The letter, written on a yellowing
double-spread sheet of paper, was penned by Wagner in Lucerne,
Switzerland in 1869. It was apparently intended for the French
philosopher Edouard Schoure, said Meron Eren, of the Kedem
Auction House.
The buyer's identity was not made public.
In the letter, Wagner attempts to explain the ideas in his
anti-Semitic essay "Judaism in Music" to Schoure and writes that
the French were unable to discern "the destructive influence of
the Jewish spirit on modern culture", the Kedem website said.
Wagner, whose expansive operas are hailed as musical
masterpieces, was Adolf Hitler's favorite composer and he and
his Nazi followers embraced the composer's anti-Semitic writings
and ideology.
Wagner died in 1883 in Venice, more than six years before
Hitler's birth in Austria.
"Surprisingly, this letter came from a collector in Israel who
probably bought it at an auction in Europe ten or 20 years ago,"

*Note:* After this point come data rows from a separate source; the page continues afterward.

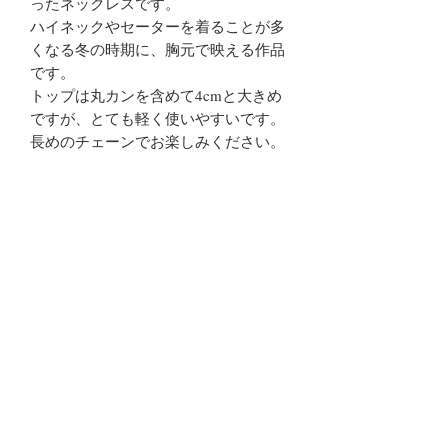
ったネックレスです。
ハイネックやセーターを着ることが多
くなる冬の時期に、胸元で映える作品
です。
トップは丸カンを含めて4cmと大きめ
ですが、とても軽く使いやすいです。
長めのチェーンでお楽しみください。
チェーンの長さはご希望に合わせてお
作り出来ます。
備考欄にご記入ください。
商品説明
素 材：Silver925
ご注意点
幅：2.5cm
高さ：4cm
・当店のシルバージュエリーは繊細な
厚み：最大1.2mm
作りになっております。力の要る作業
発送：ご入金確認より2日間以内(イベ
やスポーツ等をされる際は外していた
ント出展中は5日間以内の発送となり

the auction house chief Eren told Reuters.
Eren said that selling an anti-Semitic letter in Israel was "a
problem for us" but that private collectors or museums focusing
on the Holocaust and hatred of Jews would be interested in the
item.
"We think this is the right thing to do," he said.
Wagner's music is rarely performed in Israel, where it evokes
memories of the Holocaust, although some leading musicians have
called for an end to the unofficial ban.